» **Aufgaben**:
1 - Beantworte diese Fragen zum Interview über das neue Album jeweils kurz:
(a) Welches Stück wird als Beispiel für die früheren Experimente mit schädlichen Sachen genannt?
(b) Welche Regel galt bei der Arbeit an den Songs?
(c) Wobei wurde die Johnny-Cash-Version von "Hurt" als völlig umwerfend erlebt?
2 - Erläutere in ein bis drei Sätzen, warum im Interview der Ausdruck "neu geboren" abgelehnt wird.
3 - Schreibe aus dem Interview den Abschnitt ab, der mit „Fühlen Sie sich“ beginnt und mit „daran so berührt?“ endet, beide Stellen eingeschlossen.

» **Ausgangstext**:
>>>>>

Haben Sie Ihre Erfahrungen der vergangenen Jahre im neuen Album verarbeitet?

 Auf jeden Fall. Früher habe ich mit vielen schädlichen Sachen herumexperimentiert, die mich ziemlich aus der Bahn geworfen haben. Darum geht es beispielsweise in dem Stück "With Teeth".

 Das Album ist aber überraschend poppig geworden

 Ich weiß auch nicht, warum das dabei herausgekommen ist. Alles, was ich sagen kann, ist, dass ich nicht an dieses Album mit dem Anspruch herangegangen bin, meine Karriere wieder zu beleben. Es ging nicht darum, Zeit wieder aufzuholen, sondern darum, ein ehrliches Album zu machen. Ich wollte sehen, ob ich überhaupt noch in der Lage dazu bin. Der größte Katalysator im Entstehungsprozess war die Idee, wieder mit Demos zu arbeiten, wie ich es schon 1995 für das Album "Pretty Hate Machine" gemacht habe. Damals arbeitete ich mit Sound-Collagen, und manchmal kam dabei ein Song heraus. Diesmal wollte ich mit Worten, Stimmen und Melodien beginnen. Ich setzte mir zudem die Regel, alle zehn Tage zwei Songs fertig zu haben und erlaubte mir nicht, mich in Nebenschauplatzen zu verlieren. Dabei kamen mehr richtige Songs als Geräuschlandschaften zusammen.

 Fühlen Sie sich durch die Erfahrung des Neuanfangs wie neu geboren?

 Sie haben Recht, aber ich mag diesen Ausdruck nicht, weil er mich an bibelschwingende Idioten erinnert. Aber ganz bestimmt habe ich einen ganzen Schrank voll mit Problemen mit mir rumgeschleppt, den ich jetzt ausgeräumt habe. Fragen Sie mich in ein paar Tagen noch mal, und wir sehen, was denn ist.

 Sie sollen die Musik für sich neu entdeckt haben, als Sie Johnny Cashs Version von "Hurt" hörten. Was hat Sie daran so berührt?

 Rick Rubin hatte mich gefragt, was ich davon halten würde, wenn Johnny Cash den Song covern würde. Als ich ihn dann ein paar Wochen später hörte, war ich in einer zynischen Stimmung und fand seine Interpretation nicht besonders. Ich meine: Hier war Johnny Cash, der meinen ganz persönlichen Song mit seiner gigantischen Stimme sang. Das verletzte merkwürdigerweise irgendwie meine Intimsphäre. Als ich aber später das Video dazu sah, hat es mich völlig umgehauen. Ich bekam eine Gänsehaut, und mir stiegen Tränen in die Augen. Das war zu einer Zeit, als ich mich schon wieder wie ein Mensch fühlte, aber nicht sicher war, ob ich in der Lage sein würde Musik zu machen. Diese Situation hat mir gezeigt, wie stark Musik sein kann. Man könnte sogar sagen, dass Cashs Version die Bessere ist.

 Ein Song des neuen Albums heißt "Right Where lt Belongs". Der Text scheint sich auf die Thematik des Films "Matrix" zu beziehen, Ist er aus der Perspektive eines Drogensüchtigen heraus geschrieben, der nicht weiß, ob die Welt wirklich existiert oder nicht?

 Ich bin ein Drogenabhängiger. (lacht) Also wird es schon etwas damit zu tun haben. Vielleicht spielte aber auch rein, dass ich zu der Zeit, in der das Stück entstand, viel von Bob Dylan gehört habe.

<<<<<

» **Rohdaten**:
>>>>>

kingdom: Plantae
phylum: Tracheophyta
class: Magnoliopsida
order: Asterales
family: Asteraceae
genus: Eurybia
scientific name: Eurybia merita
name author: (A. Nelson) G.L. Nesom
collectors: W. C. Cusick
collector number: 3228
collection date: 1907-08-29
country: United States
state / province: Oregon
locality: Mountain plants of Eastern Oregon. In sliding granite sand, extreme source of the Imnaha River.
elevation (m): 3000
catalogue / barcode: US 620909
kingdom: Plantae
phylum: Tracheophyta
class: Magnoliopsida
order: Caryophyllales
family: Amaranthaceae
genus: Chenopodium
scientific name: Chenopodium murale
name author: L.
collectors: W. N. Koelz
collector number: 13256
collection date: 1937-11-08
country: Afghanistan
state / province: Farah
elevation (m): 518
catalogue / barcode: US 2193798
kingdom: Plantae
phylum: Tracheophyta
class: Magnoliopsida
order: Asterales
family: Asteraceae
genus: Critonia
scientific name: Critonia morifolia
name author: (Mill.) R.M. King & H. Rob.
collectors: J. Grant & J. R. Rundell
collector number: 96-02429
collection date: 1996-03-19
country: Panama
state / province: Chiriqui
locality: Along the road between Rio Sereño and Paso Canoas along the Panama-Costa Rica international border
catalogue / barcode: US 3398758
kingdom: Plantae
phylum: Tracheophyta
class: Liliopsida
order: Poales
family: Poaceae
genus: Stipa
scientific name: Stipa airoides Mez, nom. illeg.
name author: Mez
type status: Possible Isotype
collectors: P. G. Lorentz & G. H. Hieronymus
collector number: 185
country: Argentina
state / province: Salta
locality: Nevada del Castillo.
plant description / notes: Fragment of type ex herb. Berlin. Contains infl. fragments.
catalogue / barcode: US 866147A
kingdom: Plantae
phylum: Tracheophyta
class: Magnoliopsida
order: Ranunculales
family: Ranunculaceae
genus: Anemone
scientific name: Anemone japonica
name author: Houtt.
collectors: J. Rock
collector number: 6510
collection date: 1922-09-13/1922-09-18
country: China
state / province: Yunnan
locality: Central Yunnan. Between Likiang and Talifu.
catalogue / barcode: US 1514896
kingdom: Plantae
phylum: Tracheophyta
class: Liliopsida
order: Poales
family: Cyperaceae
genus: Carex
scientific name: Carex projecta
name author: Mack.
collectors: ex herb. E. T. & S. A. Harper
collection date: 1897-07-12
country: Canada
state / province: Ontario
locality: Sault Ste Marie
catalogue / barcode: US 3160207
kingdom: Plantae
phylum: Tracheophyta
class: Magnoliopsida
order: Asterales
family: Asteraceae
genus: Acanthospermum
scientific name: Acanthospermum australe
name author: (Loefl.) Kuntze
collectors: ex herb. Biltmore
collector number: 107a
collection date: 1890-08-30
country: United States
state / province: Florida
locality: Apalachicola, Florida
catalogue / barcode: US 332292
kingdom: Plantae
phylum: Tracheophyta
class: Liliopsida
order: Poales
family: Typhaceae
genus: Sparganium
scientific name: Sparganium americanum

<<<<<

» **Lösungen**:
1 -
(a) "With Teeth"
(b) Alle zehn Tage mussten zwei Songs fertig sein.
(c) Beim späteren Ansehen des Videos dazu

2 - Der Ausdruck wird abgelehnt, weil er an bibelschwingende Idioten erinnert. Die Sache selbst wird aber bestätigt: Ein ganzer Schrank voll Probleme wurde mitgeschleppt und ist jetzt ausgeräumt.

3 -
Fühlen Sie sich durch die Erfahrung des Neuanfangs wie neu geboren?

 Sie haben Recht, aber ich mag diesen Ausdruck nicht, weil er mich an bibelschwingende Idioten erinnert. Aber ganz bestimmt habe ich einen ganzen Schrank voll mit Problemen mit mir rumgeschleppt, den ich jetzt ausgeräumt habe. Fragen Sie mich in ein paar Tagen noch mal, und wir sehen, was denn ist.

 Sie sollen die Musik für sich neu entdeckt haben, als Sie Johnny Cashs Version von "Hurt" hörten. Was hat Sie daran so berührt?